Clé de voûte
p. 18-23
Texte intégral
Quand la chèvre blanche arriva dans la montagne, ce fut un ravissement général. Jamais les vieux sapins n’avaient rien vu d’aussi joli. On la reçut comme une petite reine. Les châtaigniers se baissaient jusqu’à terre pour la caresser du bout de leurs branches. Les genêts d’or s’ouvraient sur son passage, et sentaient bon tant qu’ils pouvaient. Toute la montagne lui fit fête. […]
Plus de corde, plus de pieu… rien qui l’empêchât de gambader, de brouter à sa guise… C’est là qu’il y en avait de l’herbe ! jusque par-dessus les cornes, mon cher !… Et quelle herbe ! Savoureuse, fine, dentelée, faite de mille plantes… C’était bien autre chose que le gazon du clos. Et les fleurs donc !… De grandes campanules bleues, des digitales de pourpre à longs calices, toute une forêt de fleurs sauvages débordant de sucs capiteux ! […]
La chèvre blanche, à moitié soûle, se vautrait là-dedans les jambes en l’air et roulait le long des talus, pêle-mêle avec les feuilles tombées et les châtaignes… Puis, tout à coup elle se redressait d’un bond sur ses pattes.
Hop ! la voilà partie, la tête en avant, à travers les maquis et les buissières, tantôt sur un pic, tantôt au fond d’un ravin, là haut, en bas, partout… On aurait dit qu’il y avait dix chèvres de M. Séguin dans la montagne. C’est qu’elle n’avait peur de rien la Blanquette. Elle franchissait d’un saut de grands torrents qui l’éclaboussaient au passage de poussière humide et d’écume. Alors, toute ruisselante, elle allait s’étendre sur quelque roche plate et se faisait sécher par le soleil…1
1Enfant, j’ai lu et relu cette célèbre nouvelle de Daudet, parfois en plein après-midi, au cœur de l’été, à volets clos. Je m’immergeais dans le récit et devenais Blanquette, je percevais presque la caresse de sa fourrure sur ma peau, le parfum des genêts et des châtaigniers, le suc des fleurs sauvages ; j’aspirais à l’ivresse de m’y rouler. Ces « châtaigniers qui se baissaient jusqu’à terre pour la caresser du bout de leurs branches », ces « genêts d’or qui s’ouvraient sur son passage, et sentaient bon tant qu’ils pouvaient », je les ai retrouvés en Pologne par une journée de printemps ensoleillé. Mues par les courants chauds vagabonds, les branches des ormes et des hêtres saluaient le silencieux chant de piste chorégraphique de l’ami Jairo Cuesta. Avec un ou deux compagnons, j’avais été convié à suivre – et, conformément aux recommandations de Grotowski, à « vérifier » par et sur nous-mêmes son efficacité – l’action du premier de cordée qu’il était à cette période dans nos tentatives de symbioses et d’interactions avec les bois, les prairies et les flux magnétiques qui entouraient et traversaient la maison de Brzezinka.

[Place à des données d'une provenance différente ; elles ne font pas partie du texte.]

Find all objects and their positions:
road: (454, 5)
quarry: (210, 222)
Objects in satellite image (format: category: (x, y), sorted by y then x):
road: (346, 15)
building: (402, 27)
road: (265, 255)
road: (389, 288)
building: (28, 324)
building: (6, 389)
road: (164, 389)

2Tout, dans l’élégante animalité des postures de Jairo, la fluidité de sa progression sur les sentiers, la réponse que semblaient lui apporter par moments le jeu du vent dans les ramures, les appels et les chants des oiseaux, les formes mouvantes dessinées par les rais de lumière et l’ombre portée de la canopée sur le sable des clairières, tout, jusqu’à la transparence même de son regard, indiquait qu’il avait déjà atteint le but que Grotowski nous avait fixé : abattre ou contourner le mur de la perception entre soi et le monde, soi et soi. Le maître nous avait recommandé d’être de « bons voleurs » et de nous emparer des secrets des actions des autres – s’ils en valaient la peine, bien entendu. C’est ce que je m’employais immédiatement à faire. Il me fallait pour cela trouver ma propre manière de dé-dompter mon corps/conscience ;2 en première instance, lui procurer une habile fatigue qui lui permettrait de s’oublier et de se laisser surprendre. Je me fixais un programme de travail de dix-huit heures et plus d’actions collectives ou individuelles par jour : action dite des « mouvements », dans leur première version – une séquence de postures d’une sorte de yoga inventé par notre aîné Téo Spychalski –, travail avec le tambour, marches de jour et de nuit, courses.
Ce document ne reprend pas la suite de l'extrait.